Ethical and Political Dimensions of Data Manipulation in Government
Disparities Between Official Narratives and Field Reality in Indonesia
Keywords:
Data manipulation, Poverty measurement, Institutional ethics, Socioeconomic disparities, Information integrityAbstract
This study examines the systemic divergence between official government data narratives and documented realities in Indonesian socioeconomic conditions, specifically poverty and unemployment trends during 2023–2025. While Badan Pusat Statistik reports declining poverty (from 9.03% in 2023 to 8.47% in March 2025) and decreasing unemployment (from 5.55% in 2023 to 4.85% in August 2025), independent research reveals substantially different ground realities.
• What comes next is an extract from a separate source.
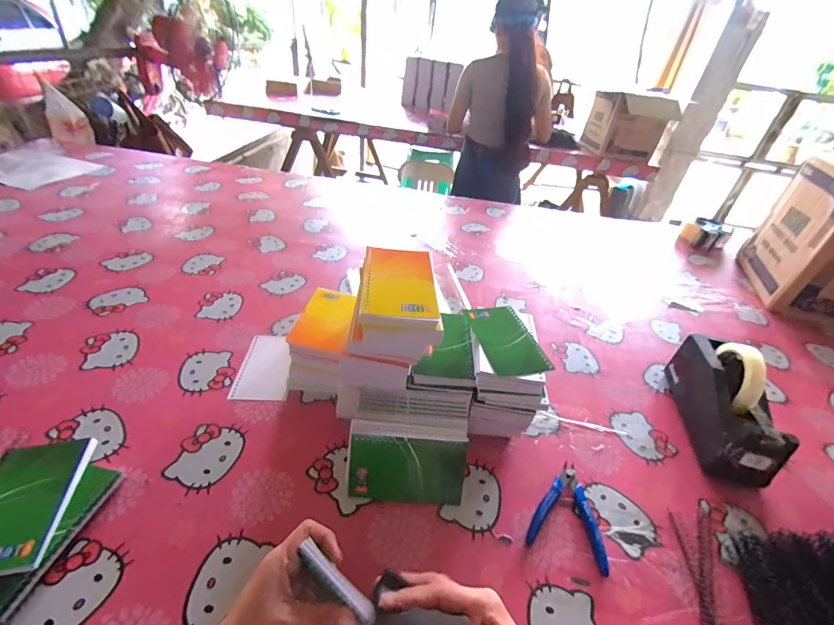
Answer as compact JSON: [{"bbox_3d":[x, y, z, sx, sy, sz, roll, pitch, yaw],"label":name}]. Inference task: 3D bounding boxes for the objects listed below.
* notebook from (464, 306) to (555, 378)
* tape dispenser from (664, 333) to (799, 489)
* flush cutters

The Prakarsa Institute estimates that 42.9% of Indonesia's population remains economically vulnerable, while Celios identifies hidden unemployment at 7–8%, considerably exceeding official figures. Using hermeneutic phenomenological analysis, this study examines how methodological choices in poverty measurement, annual data adjustment practices, and normalization of such adjustments contribute to significant divergences between statistical representation and lived socioeconomic experience. Findings reveal that data manipulation operates not as technical failure but as a systematic feature of governance where political imperatives to demonstrate policy success override commitment to factual accuracy. This article contributes to understanding how institutional actors rationalize and normalize practices that distort information crucial to democratic accountability and effective policymaking.